Di sisi lain, para feminis muslim seperti Ashgar Ali Engineer, Riffat Hassan dan Amina Wadud Muhsin mengkaji feminisme melalui alur historisitas ajaran Islam. Dalam pandangan mereka, Islam sama sekali tidak pernah mengajarkan inferioritas perempuan terhadap laki-laki. Laki-laki dan perempuan sama-sama manusia. Sama-sama makhluq yang diciptakan oleh Khaliq. Dalam ilmu tasawuf, ruh bahkan disebutkan tidak memiliki jenis kelamin.
Hal ini diperkuat dengan yang sejarah yang mencatat sekian peristiwa yang menunjukkan gugatan wanita Islam di masa Rasulullah saw. Seperti yang diriwayatkan bahwa beberapa perempuan pernah datang kepada Rasulullah mengajukan tuntutannya, “Ya, Rasulullah mengapa hanya laki-laki saja yang disebut al-Qur‟an dalam segala hal, sedangkan kami tidak disebut?” Allah swt kemudian menurunkan QS. Al-Ahzab ayat 53 sebagai jawaban dari gugatan mereka.

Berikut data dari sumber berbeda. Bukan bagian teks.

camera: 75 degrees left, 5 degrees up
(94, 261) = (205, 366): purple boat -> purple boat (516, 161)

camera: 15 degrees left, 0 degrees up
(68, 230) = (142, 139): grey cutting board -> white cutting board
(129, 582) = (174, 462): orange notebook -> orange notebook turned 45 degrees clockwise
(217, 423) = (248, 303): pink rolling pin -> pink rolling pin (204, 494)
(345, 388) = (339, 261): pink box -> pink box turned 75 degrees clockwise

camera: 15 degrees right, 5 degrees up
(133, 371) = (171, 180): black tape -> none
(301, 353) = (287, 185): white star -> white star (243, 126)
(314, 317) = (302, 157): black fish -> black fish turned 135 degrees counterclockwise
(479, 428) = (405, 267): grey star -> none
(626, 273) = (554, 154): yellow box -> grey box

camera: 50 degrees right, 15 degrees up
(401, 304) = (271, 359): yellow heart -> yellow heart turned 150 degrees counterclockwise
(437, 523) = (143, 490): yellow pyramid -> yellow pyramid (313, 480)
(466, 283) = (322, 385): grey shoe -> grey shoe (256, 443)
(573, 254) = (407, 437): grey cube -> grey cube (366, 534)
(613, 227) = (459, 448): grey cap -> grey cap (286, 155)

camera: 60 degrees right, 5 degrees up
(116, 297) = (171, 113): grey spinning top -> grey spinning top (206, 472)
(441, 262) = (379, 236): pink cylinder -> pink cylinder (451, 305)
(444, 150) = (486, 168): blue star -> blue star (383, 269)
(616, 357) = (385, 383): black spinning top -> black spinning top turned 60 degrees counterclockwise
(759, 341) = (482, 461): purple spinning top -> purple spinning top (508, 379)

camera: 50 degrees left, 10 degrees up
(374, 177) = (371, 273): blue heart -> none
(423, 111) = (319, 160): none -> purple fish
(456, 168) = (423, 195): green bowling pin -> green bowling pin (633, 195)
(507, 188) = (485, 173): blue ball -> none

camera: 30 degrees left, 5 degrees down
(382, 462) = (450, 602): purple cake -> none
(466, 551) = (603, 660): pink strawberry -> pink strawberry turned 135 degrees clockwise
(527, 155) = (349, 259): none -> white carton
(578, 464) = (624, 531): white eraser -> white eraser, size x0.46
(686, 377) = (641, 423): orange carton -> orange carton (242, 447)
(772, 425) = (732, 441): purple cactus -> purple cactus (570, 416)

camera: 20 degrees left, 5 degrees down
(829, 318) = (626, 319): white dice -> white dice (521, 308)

Memang tidak mudah untuk melawan arus. Apalagi fasilitas kebudayaan dan kekuasaan sejak dulu sampai kini hampir semuanya dimiliki oleh laki-laki. Namun perempuan harus berjuang. Minimal menyadari eksistensi diri dan kepemilikan terhadap kesempatan dan peluang yang sama dengan laki-laki. Apa yang diperjuangkan “Ibu Kita” Kartini di masa lalu dalam melawan patriarki, feodalisme sekaligus kolonialisme mungkin tidak sinkron lagi dengan kondisi yang ada saat ini. Namun Kartini banyak memberikan pelajaran dan tugas kita untuk menjadikannya ibrah. Bahwasanya untuk melawan tidak perlu frontal. “Jadilah cerdas agar tidak tertindas”, pesan ibu Fatima Mernissi.